§ Work instructions
For the records that follow, please set down exactly the lines between the one holding "significant protein positivity" and the one holding "cells display medium", inclusive, and only those.

Study material START

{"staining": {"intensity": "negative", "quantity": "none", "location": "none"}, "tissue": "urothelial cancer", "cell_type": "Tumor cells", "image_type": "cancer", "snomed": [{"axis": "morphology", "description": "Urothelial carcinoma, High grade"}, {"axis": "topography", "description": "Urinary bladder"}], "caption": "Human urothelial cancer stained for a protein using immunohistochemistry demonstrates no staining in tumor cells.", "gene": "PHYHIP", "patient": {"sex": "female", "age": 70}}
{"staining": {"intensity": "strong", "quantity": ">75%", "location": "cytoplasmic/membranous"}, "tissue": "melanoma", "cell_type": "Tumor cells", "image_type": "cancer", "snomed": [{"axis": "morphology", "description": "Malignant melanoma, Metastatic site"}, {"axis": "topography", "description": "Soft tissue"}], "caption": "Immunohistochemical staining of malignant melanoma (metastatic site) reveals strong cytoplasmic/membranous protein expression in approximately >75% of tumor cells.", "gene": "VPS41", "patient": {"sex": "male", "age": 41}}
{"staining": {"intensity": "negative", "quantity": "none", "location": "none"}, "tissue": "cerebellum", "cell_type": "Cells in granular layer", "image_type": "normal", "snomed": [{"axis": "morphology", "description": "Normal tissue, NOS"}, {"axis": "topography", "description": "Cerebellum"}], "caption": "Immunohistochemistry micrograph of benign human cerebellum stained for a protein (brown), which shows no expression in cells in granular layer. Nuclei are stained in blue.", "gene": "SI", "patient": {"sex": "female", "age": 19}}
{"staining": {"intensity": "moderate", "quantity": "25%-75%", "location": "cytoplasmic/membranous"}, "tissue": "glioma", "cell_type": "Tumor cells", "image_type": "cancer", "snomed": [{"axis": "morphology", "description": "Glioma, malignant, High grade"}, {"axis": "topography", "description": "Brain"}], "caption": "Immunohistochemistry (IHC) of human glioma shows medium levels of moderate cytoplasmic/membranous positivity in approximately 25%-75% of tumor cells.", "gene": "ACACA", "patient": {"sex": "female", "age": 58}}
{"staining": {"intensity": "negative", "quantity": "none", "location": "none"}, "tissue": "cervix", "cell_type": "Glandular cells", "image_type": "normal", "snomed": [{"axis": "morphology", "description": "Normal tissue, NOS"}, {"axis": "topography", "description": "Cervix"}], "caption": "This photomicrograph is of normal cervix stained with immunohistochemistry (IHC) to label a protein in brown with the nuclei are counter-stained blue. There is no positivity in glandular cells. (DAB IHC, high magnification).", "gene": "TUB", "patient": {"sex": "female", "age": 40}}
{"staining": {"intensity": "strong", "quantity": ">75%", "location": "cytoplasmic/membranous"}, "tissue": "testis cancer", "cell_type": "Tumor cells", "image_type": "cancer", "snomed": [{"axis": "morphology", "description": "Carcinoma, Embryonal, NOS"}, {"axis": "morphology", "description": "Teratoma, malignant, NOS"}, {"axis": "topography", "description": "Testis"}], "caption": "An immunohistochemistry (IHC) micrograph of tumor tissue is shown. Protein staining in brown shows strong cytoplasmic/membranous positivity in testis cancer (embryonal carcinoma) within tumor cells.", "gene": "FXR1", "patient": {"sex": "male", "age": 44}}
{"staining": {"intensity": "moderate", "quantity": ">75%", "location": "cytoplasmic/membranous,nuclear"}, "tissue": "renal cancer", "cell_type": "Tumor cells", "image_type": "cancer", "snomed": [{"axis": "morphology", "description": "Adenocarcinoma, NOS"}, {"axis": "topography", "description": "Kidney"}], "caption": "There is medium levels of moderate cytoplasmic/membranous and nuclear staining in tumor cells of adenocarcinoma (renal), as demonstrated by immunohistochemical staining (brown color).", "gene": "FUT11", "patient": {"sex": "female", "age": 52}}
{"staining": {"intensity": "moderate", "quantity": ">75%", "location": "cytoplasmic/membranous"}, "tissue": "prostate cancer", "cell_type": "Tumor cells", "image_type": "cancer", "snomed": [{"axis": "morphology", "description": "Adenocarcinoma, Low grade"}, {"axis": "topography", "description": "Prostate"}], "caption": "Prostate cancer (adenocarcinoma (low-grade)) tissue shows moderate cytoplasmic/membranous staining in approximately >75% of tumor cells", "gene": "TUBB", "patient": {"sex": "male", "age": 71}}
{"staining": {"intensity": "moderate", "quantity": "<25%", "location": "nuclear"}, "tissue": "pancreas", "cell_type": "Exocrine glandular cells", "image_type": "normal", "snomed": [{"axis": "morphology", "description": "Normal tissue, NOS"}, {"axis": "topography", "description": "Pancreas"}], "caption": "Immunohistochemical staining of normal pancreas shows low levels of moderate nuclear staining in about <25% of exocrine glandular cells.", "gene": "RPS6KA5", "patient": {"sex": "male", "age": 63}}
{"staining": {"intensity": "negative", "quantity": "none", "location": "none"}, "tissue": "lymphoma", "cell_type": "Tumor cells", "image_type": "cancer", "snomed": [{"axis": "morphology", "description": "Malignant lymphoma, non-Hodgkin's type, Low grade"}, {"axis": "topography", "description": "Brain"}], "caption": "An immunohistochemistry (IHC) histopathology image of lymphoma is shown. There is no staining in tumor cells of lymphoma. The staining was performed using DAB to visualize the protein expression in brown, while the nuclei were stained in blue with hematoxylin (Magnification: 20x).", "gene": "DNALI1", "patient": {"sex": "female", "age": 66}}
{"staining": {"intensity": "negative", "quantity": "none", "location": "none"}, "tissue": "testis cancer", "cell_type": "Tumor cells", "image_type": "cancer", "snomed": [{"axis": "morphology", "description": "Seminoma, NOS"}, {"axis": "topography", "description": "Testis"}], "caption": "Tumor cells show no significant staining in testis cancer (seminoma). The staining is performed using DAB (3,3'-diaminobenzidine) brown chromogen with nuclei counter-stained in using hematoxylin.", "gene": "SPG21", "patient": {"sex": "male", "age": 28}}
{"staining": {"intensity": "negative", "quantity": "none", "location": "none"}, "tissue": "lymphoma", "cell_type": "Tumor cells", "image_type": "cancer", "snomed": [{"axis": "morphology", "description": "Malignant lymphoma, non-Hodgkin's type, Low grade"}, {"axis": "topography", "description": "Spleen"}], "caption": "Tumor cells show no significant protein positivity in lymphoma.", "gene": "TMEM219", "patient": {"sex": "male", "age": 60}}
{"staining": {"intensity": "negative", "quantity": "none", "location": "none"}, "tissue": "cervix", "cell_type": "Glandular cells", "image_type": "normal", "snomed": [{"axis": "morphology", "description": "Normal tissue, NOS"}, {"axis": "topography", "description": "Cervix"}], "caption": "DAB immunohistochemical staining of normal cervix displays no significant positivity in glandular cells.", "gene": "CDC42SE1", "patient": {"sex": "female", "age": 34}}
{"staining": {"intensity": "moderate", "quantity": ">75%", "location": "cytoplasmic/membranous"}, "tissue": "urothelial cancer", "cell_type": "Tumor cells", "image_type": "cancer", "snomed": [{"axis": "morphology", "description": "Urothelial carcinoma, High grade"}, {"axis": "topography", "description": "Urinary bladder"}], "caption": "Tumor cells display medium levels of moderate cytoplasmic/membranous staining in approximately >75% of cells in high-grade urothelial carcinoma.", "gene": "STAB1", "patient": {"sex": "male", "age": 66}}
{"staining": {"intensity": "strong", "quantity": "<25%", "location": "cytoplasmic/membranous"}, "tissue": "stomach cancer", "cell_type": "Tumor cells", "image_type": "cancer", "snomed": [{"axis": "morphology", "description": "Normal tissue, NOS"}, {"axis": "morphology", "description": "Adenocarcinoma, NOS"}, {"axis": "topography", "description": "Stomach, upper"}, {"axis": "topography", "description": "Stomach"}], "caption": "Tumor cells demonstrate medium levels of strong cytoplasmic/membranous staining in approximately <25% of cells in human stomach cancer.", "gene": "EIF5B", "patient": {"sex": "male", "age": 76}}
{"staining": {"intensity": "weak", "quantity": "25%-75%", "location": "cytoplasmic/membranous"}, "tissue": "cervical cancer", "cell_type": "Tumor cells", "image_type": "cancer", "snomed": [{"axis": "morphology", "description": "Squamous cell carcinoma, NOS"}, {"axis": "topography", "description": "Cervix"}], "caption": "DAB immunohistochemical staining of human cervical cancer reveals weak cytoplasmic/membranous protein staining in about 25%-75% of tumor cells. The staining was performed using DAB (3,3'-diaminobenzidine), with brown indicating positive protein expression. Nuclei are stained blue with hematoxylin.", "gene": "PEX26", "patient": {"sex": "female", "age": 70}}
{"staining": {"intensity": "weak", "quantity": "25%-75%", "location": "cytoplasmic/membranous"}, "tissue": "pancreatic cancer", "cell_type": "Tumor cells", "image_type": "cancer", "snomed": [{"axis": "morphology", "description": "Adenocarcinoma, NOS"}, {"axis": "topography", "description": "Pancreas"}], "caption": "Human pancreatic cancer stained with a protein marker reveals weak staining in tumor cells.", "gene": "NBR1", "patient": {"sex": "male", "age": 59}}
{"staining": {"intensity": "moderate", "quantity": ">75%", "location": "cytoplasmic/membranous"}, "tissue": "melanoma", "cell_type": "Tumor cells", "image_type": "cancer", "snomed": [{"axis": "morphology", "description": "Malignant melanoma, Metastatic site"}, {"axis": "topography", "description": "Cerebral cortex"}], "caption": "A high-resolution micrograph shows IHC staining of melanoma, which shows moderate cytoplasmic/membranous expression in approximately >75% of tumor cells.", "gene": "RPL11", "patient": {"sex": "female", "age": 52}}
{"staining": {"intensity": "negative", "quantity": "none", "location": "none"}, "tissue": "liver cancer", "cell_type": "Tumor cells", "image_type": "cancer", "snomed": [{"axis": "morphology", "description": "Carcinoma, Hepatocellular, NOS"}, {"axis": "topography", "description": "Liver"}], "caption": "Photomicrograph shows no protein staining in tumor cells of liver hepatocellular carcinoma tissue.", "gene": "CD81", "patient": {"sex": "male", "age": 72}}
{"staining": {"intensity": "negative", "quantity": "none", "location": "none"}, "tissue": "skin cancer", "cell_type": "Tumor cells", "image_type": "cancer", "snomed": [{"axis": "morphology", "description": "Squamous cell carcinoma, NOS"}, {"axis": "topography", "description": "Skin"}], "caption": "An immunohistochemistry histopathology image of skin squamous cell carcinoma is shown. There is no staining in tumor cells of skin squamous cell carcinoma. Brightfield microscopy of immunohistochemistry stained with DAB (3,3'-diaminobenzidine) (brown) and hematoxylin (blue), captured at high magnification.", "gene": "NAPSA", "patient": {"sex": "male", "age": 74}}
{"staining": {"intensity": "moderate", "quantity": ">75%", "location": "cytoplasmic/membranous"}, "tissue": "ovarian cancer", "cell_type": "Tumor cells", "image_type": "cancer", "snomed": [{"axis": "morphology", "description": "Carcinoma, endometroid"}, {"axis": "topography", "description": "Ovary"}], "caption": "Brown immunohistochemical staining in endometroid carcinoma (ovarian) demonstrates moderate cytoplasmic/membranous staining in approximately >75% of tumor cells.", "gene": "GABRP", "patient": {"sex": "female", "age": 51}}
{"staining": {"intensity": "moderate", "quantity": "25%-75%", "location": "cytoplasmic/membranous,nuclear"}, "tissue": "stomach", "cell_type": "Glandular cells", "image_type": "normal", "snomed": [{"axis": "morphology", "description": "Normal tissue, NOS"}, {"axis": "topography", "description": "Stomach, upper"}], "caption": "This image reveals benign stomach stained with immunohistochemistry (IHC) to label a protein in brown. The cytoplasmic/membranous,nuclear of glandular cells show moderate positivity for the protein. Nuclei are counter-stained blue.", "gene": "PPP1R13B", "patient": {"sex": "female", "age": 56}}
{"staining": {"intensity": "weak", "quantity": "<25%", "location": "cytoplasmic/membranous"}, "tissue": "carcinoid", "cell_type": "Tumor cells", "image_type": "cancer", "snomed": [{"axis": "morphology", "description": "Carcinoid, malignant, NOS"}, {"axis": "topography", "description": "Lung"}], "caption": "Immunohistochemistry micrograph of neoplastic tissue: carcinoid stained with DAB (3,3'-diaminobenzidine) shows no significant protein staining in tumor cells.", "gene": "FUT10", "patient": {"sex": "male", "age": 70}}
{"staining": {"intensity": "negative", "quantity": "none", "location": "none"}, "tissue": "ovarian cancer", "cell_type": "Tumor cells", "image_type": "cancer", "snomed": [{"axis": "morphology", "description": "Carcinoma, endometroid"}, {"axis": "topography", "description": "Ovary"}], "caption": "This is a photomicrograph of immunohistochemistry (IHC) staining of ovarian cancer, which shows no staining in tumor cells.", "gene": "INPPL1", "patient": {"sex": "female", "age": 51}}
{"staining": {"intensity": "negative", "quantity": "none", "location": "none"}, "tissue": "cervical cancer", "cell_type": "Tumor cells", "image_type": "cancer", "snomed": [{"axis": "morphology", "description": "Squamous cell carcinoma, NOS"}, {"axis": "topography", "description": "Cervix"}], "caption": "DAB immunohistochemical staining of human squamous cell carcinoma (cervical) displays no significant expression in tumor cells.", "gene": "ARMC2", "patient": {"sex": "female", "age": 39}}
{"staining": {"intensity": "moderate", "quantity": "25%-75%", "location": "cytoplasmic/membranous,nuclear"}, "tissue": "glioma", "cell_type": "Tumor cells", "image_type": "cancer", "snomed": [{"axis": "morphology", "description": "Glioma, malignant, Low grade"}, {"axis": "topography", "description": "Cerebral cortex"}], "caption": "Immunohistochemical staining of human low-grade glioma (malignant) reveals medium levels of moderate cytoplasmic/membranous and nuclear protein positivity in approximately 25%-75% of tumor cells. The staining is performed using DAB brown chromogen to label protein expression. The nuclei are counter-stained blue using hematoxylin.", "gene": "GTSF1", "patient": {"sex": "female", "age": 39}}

Study material END

§ Written answer
{"staining": {"intensity": "negative", "quantity": "none", "location": "none"}, "tissue": "lymphoma", "cell_type": "Tumor cells", "image_type": "cancer", "snomed": [{"axis": "morphology", "description": "Malignant lymphoma, non-Hodgkin's type, Low grade"}, {"axis": "topography", "description": "Spleen"}], "caption": "Tumor cells show no significant protein positivity in lymphoma.", "gene": "TMEM219", "patient": {"sex": "male", "age": 60}}
{"staining": {"intensity": "negative", "quantity": "none", "location": "none"}, "tissue": "cervix", "cell_type": "Glandular cells", "image_type": "normal", "snomed": [{"axis": "morphology", "description": "Normal tissue, NOS"}, {"axis": "topography", "description": "Cervix"}], "caption": "DAB immunohistochemical staining of normal cervix displays no significant positivity in glandular cells.", "gene": "CDC42SE1", "patient": {"sex": "female", "age": 34}}
{"staining": {"intensity": "moderate", "quantity": ">75%", "location": "cytoplasmic/membranous"}, "tissue": "urothelial cancer", "cell_type": "Tumor cells", "image_type": "cancer", "snomed": [{"axis": "morphology", "description": "Urothelial carcinoma, High grade"}, {"axis": "topography", "description": "Urinary bladder"}], "caption": "Tumor cells display medium levels of moderate cytoplasmic/membranous staining in approximately >75% of cells in high-grade urothelial carcinoma.", "gene": "STAB1", "patient": {"sex": "male", "age": 66}}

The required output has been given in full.